Testosterone boosting supplements are another popular type of product within natural bodybuilding, but can they actually boost testosterone? Based on my research, the truth is no - at least not most of them. To clarify, I would avoid most testosterone boosting supplements, because as explained in my guide to naturally maximizing testosterone levels the majority of them are overly hyped/marketed wastes of money that contain ingredients with little to no proof of helping testosterone.
There are the odd exceptions though, as some supplements do contain the occasional ingredient that is indeed scientifically linked to potentially helping testosterone (such as ashwagandha). But overall, in my opinion you're better off saving your money when it comes to T boosting supplements and tweaking your diet and lifestyle, both of which have massive effects on your testosterone among other hormones.
BCAA, short for Branched Chain Amino Acids, refer to the amino acids leucine, isoleucine, and valine which are found within protein in food. BCAA supplements are a relatively popular bodybuilding supplement, with the main claim being they can help muscle recovery and growth (and other benefits being reduced muscle soreness and improved training performance).
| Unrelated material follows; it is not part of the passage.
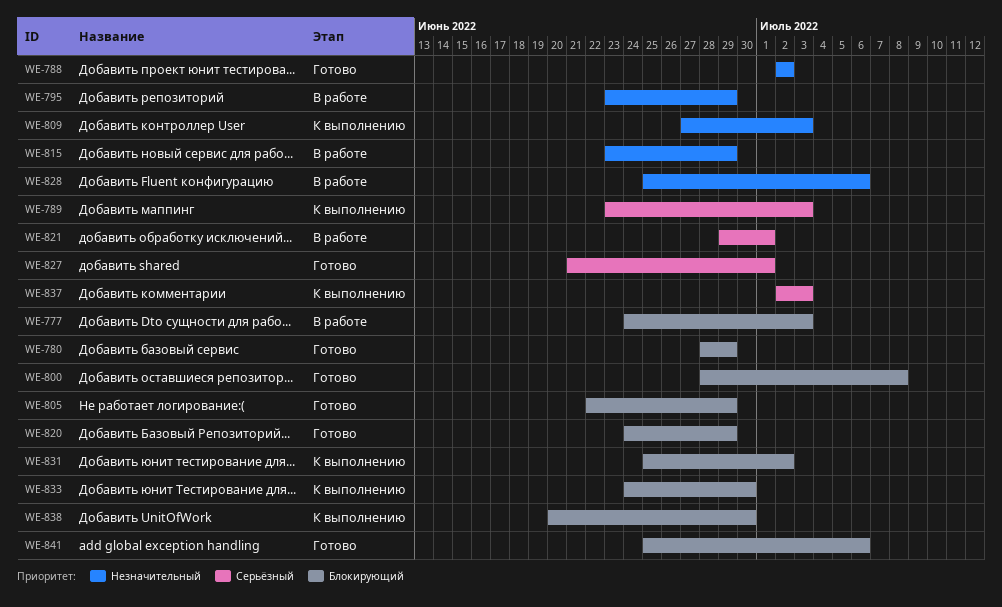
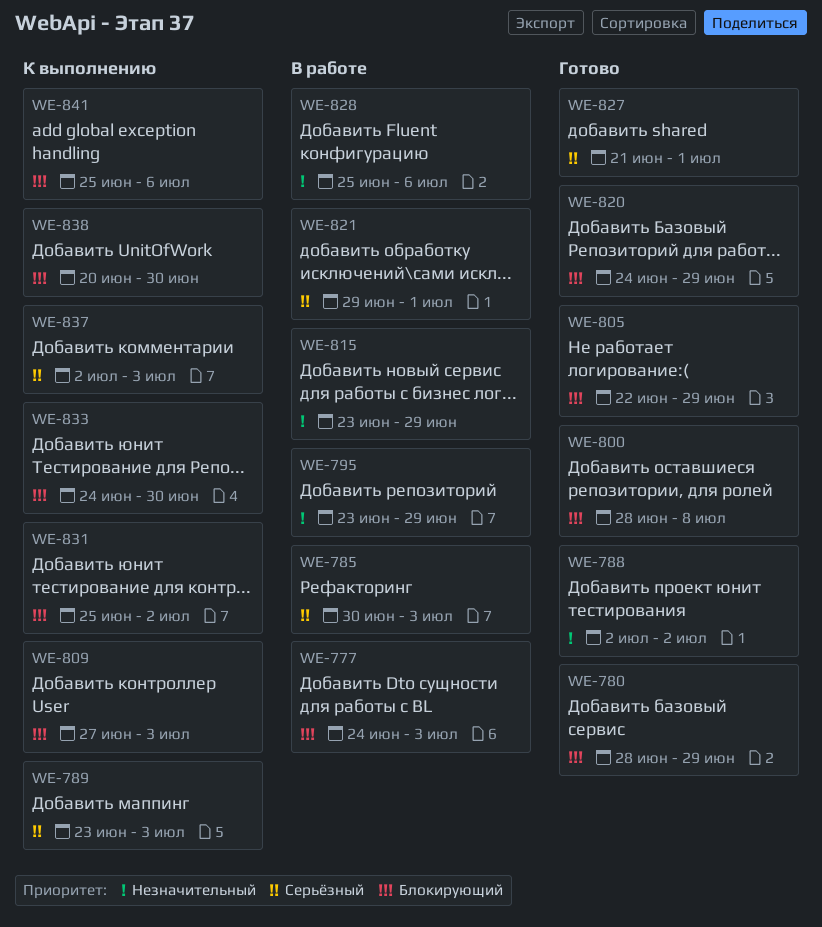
WE-785: none -> present
WE-809, priority: Незначительный -> Блокирующий
WE-841, status: Готово -> К выполнению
But when you do some digging you'll find the studies that show BCAA supplementation in a positive light are misleading, as they were undertaken alongside inadequate "regular" protein intakes (ie from food). In other words, if you eat enough protein each day in order to gain muscle, and do so from "complete" protein sources that include all the essential amino acids, there is no proof showing that supplementing with additional BCAAs is going to make any difference to your gains or recovery.
Similar to BCAA supplements, if your diet is on-point each day, you'll be getting the necessary glutamine your body needs to build muscle, and there is no conclusive proof as far as I'm aware from my own research that supplementing with additional glutamine is going to help with muscle gain or recovery.